Reksa tak lagi menjawab. Mereka berada di posisi yang sama entah berapa menit, hingga akhirnya ia tak tahan lagi. Tak tahan dengan euforia yang dirasakannya. Tak paham dengan perasaannya yang damai dan tenang, tapi di sisi lain jantungnya seakan-akan siap meledak.

“Mas, udah ah. Kepalanya berat.” Karangnya asal. Ia menyerah duluan. Reksa perlu kabur sebelum jantungnya benar-benar meletus seperti balon hijau.

Meski berprotes dengan menggeram enggan, Nares akhirnya mengangkat kepalanya dari bahu sempit Reksa dan melonggarkan pelukannya.

“Mas Nares kenapa manja banget malam ini, hm?” Hati Reksa melebur melihat sisi Nares yang satu ini. “Udah, yuk? Tidur? Nanti besok gak bisa bangun.”

“Ada Reksa yang bangunin saya, hehe.”

“Enak aja! Emang aku alarm?”

“Hehe.”

“Hehehehe mulu, udah ah masuk kamar.” Reksa mendorong Nares masuk ke dalam kamar pria itu lewat pintu balkon sebelah.

“Mau sama Reksa.” Protes Nares begitu sentuhan Reksa hilang.

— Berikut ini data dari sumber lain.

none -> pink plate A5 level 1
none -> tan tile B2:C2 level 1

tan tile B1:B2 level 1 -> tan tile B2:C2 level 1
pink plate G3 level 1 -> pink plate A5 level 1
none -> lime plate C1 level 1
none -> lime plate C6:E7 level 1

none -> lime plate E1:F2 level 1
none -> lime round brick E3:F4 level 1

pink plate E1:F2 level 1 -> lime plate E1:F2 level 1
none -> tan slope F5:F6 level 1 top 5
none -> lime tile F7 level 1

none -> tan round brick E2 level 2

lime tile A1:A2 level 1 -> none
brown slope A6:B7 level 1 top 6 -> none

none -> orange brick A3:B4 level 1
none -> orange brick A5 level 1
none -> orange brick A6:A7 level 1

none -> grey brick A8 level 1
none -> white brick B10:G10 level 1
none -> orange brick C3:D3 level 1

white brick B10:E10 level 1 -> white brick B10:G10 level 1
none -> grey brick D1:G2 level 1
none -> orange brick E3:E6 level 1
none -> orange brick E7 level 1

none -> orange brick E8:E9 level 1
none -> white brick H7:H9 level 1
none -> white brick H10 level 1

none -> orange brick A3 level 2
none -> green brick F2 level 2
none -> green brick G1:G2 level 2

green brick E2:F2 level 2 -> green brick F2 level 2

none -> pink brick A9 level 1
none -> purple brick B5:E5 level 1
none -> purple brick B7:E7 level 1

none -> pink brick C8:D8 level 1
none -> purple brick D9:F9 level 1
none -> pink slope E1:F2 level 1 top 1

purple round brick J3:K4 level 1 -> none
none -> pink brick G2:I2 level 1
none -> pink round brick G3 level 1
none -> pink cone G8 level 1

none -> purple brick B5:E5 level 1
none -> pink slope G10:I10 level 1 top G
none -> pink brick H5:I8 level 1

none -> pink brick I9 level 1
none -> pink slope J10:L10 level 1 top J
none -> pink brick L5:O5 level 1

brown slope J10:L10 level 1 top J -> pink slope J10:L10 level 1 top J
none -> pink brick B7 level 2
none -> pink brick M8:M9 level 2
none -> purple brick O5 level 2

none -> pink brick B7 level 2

Ia menengok, rupanya anak itu sudah berjalan meninggalkannya beberapa langkah.

“Gak! Gak ada! Aku juga mau tidur!” Balas Reksa galak.

Nares cemberut, membiarkan bayangan Reksa menghilang perlahan.

“Reksa pergi, udara jadi dingin lagi.” Gumamnya. Laki-laki itu kembali mengambil sekaleng beer yang berdiri tegak di atas meja, membukanya dengan cepat dan meneguknya pelan.

“Padahal saya kan belum cerita...” Ia tertawa pelan, terduduk di ujung kasur miliknya, menghadap ke balkon yang masih setia menyuguhkan langit malam yang gelap gulita.

Matanya menerawangi langit malam. Kata orang tua, orang baik yang sudah meninggal itu pindah ke langit, ke sisi Tuhan. Boleh tidak, kalau Nares harap Jevan kini tengah melihatnya dari atas sana?

“Jevan, saya harus gimana, ya?” Nares mengeratkan genggamannya pada kaleng bir. “Dunia makin hari makin serakah. Saya sudah patuh, tapi dia gak pernah berhenti kasih saya misi baru lagi.” Nares menghela napas. “Biasanya saya bisa protes ke kamu, tapi sekarang kamu juga sudah pergi duluan.”

Ia meraih handphone-nya yang terletak di atas nakas, membuka kata sandi ponselnya dan menatap lekat pesan yang terus menghantuinya sejak ia datang ke tempat ini.

Duh, Nareswara harus bagaimana, ya? Patuh itu melelahkan, tapi ia belum pernah jadi seorang pembangkang.

Melawan dunia? Ia tak berani. Tapi patuh pun Nares enggan.